*PROBLEM TO SOLVE*:
Please copy out all the data below, substituting "Phone" for "Telefoon" wherever it occurs and leaving everything else unchanged.

*RECORDS SUPPLIED*:

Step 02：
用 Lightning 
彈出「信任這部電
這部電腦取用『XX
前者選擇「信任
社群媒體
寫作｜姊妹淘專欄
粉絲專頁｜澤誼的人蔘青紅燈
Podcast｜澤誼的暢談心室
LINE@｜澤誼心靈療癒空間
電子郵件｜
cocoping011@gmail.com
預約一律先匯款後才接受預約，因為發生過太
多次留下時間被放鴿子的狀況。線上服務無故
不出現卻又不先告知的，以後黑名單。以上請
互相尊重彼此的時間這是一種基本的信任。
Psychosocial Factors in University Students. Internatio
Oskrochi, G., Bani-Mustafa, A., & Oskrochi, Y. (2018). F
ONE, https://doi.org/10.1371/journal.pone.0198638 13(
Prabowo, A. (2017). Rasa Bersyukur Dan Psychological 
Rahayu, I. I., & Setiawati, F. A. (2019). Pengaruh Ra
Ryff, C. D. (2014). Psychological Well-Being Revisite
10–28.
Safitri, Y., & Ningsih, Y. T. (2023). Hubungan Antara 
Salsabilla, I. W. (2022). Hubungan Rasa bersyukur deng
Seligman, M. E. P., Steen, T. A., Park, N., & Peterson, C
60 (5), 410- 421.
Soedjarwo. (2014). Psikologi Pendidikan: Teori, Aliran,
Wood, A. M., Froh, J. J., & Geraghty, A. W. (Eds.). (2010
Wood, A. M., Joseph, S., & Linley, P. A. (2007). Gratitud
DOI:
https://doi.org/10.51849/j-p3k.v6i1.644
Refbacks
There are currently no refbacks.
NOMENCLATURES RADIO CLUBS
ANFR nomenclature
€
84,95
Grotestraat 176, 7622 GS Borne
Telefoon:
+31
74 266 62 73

*EXPECTED ANSWER*:
Step 02：
用 Lightning 
彈出「信任這部電
這部電腦取用『XX
前者選擇「信任
社群媒體
寫作｜姊妹淘專欄
粉絲專頁｜澤誼的人蔘青紅燈
Podcast｜澤誼的暢談心室
LINE@｜澤誼心靈療癒空間
電子郵件｜
cocoping011@gmail.com
預約一律先匯款後才接受預約，因為發生過太
多次留下時間被放鴿子的狀況。線上服務無故
不出現卻又不先告知的，以後黑名單。以上請
互相尊重彼此的時間這是一種基本的信任。
Psychosocial Factors in University Students. Internatio
Oskrochi, G., Bani-Mustafa, A., & Oskrochi, Y. (2018). F
ONE, https://doi.org/10.1371/journal.pone.0198638 13(
Prabowo, A. (2017). Rasa Bersyukur Dan Psychological 
Rahayu, I. I., & Setiawati, F. A. (2019). Pengaruh Ra
Ryff, C. D. (2014). Psychological Well-Being Revisite
10–28.
Safitri, Y., & Ningsih, Y. T. (2023). Hubungan Antara 
Salsabilla, I. W. (2022). Hubungan Rasa bersyukur deng
Seligman, M. E. P., Steen, T. A., Park, N., & Peterson, C
60 (5), 410- 421.
Soedjarwo. (2014). Psikologi Pendidikan: Teori, Aliran,
Wood, A. M., Froh, J. J., & Geraghty, A. W. (Eds.). (2010
Wood, A. M., Joseph, S., & Linley, P. A. (2007). Gratitud
DOI:
https://doi.org/10.51849/j-p3k.v6i1.644
Refbacks
There are currently no refbacks.
NOMENCLATURES RADIO CLUBS
ANFR nomenclature
€
84,95
Grotestraat 176, 7622 GS Borne
Phone:
+31
74 266 62 73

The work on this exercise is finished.